Susie Birney

ECPO Secretary

Languages Spoken: English

Country: Ireland

A woman with curly hair smiling in front of a wall.

Describe yourself in 3 words:

Loyal Supportive Particular

Tell us a bit about yourself:

I have an eating disorder called ARFID (Avoidance restrictive Food Intake Disorder) which I mistakenly believed was the only reason for my obesity.  I enjoyed many sports when young and nearly reached a black belt in karate until I injured my knee and had to stop a lot of activities.  I always wanted to be a physical Education School Teacher but it was a difficult route education wise and teaching children swimming became my hobby instead.   One of the jobs that I have enjoyed was as a Dublin Taxi driver for 10 years. Driving and talking for me is easy to do.   From the decline in health and meeting peer support members I became an administrator in 2010 for the weight management service support group and I firmly believe this was my turning point of stopping the self blame. Sharing lived experiences with other people who live with obesity and knowing I was not alone.  I became a patient representative with the Association of the Studies of Obesity Ireland.
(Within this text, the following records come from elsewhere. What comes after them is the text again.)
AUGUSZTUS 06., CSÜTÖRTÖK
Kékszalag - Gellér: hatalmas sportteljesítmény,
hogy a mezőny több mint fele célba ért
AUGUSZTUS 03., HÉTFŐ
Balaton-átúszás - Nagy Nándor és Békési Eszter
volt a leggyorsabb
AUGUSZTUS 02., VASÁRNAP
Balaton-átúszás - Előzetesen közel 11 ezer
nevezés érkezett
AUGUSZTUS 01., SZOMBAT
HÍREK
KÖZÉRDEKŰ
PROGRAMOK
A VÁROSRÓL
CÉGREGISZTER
I joined the then EASO patient council as an Irish representative in Europe. When this council became ECPO I was honoured to take the role of Secretary. I am now a founding volunteer member and Executive Director for the Irish Coalition for People Living with Obesity.   I share my experiences of living with obesity to raise awareness of the lived experience and stop weight stigma.

Where do you live:

North Dublin City

What are some of your interests:     

Swimming is my passion, I swam the famous Dublin City River Liffey Race 4 times. I am a qualified swimming teacher and lifeguard for over 35 years.   I did a tandem skydive for charity in 2016.   When my health allows me to, I enjoy going on motorbike rides with my partner on the back of his bike.
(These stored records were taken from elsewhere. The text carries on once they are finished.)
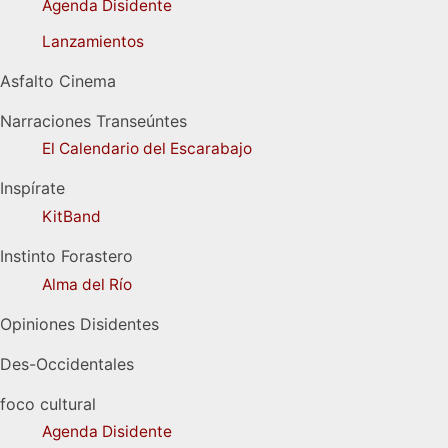
Agenda Disidente
Lanzamientos
Asfalto Cinema
Narraciones Transeúntes
El Calendario del Escarabajo
Inspírate
KitBand
Instinto Forastero
Alma del Río
Opiniones Disidentes
Des-Occidentales
foco cultural
Agenda Disidente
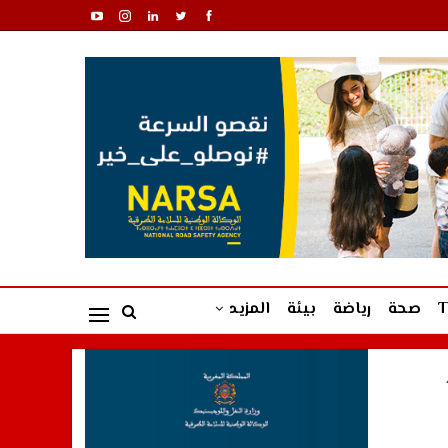
صحة
رياضة
بيئة
المزيد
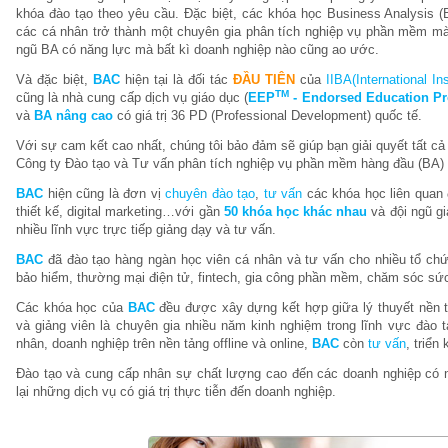
khóa đào tạo theo yêu cầu. Đặc biệt, các khóa học Business Analysis (B
các cá nhân trở thành một chuyên gia phân tích nghiệp vụ phần mềm m
ngũ BA có năng lực mà bất kì doanh nghiệp nào cũng ao ước.
Và đặc biệt,
BAC
hiện tại là đối tác
ĐẦU TIÊN
của
IIBA(International In
TM
cũng là nhà cung cấp dịch vụ giáo dục (
EEP
- Endorsed Education Pr
và
BA nâng cao
có giá trị 36 PD (Professional Development) quốc tế.
Với sự cam kết cao nhất, chúng tôi bảo đảm sẽ giúp bạn giải quyết tất cả 
Công ty Đào tạo và Tư vấn phân tích nghiệp vụ phần mềm hàng đầu (BA) 
BAC
hiện cũng là đơn vị
chuyên đào tạo
,
tư vấn
các khóa học liên quan 
thiết kế, digital marketing…với gần
50 khóa học khác nhau
và đội ngũ g
nhiều lĩnh vực trực tiếp giảng dạy và tư vấn.
BAC
đã đào tạo hàng ngàn học viên cá nhân và tư vấn cho nhiều tổ chứ
bảo hiểm, thường mại điện tử, fintech, gia công phần mềm, chăm sóc sứ
Các khóa học của
BAC
đều được xây dựng kết hợp giữa lý thuyết nền t
và giảng viên là chuyên gia nhiều năm kinh nghiệm trong lĩnh vực đào 
nhân, doanh nghiệp trên nền tảng offline và online,
BAC
còn
tư vấn
, triển
Đào tạo và cung cấp nhân sự chất lượng cao đến các doanh nghiệp có 
lại những dịch vụ có giá trị thực tiễn đến doanh nghiệp.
What is your personal experience with obesity:

I began to gain weight in my teens and there began years of losing and gaining more.   Despite many treatments and therapies including cognitive behaviour therapy, neuro- linguistic therapy, mindfulness, my health deteriorated in my mid-thirties with diabetes, umbilical hernia, PCOS, depression to name just a few.   I had bariatric surgery in July 2015 and my diabetes, including retinopathy, was reversed on the day and so far has remained that way. My health and quality of life has improved vastly, however I regained and I have continued on further treatments.   Without the multi disciplinary team and ongoing monitoring from my endocrinologist I do believe I would not have the quality of life that I have now.   Living with obesity is something I am aware of every single day and I can only manage with the help from professional healthcare providers and our peer support network.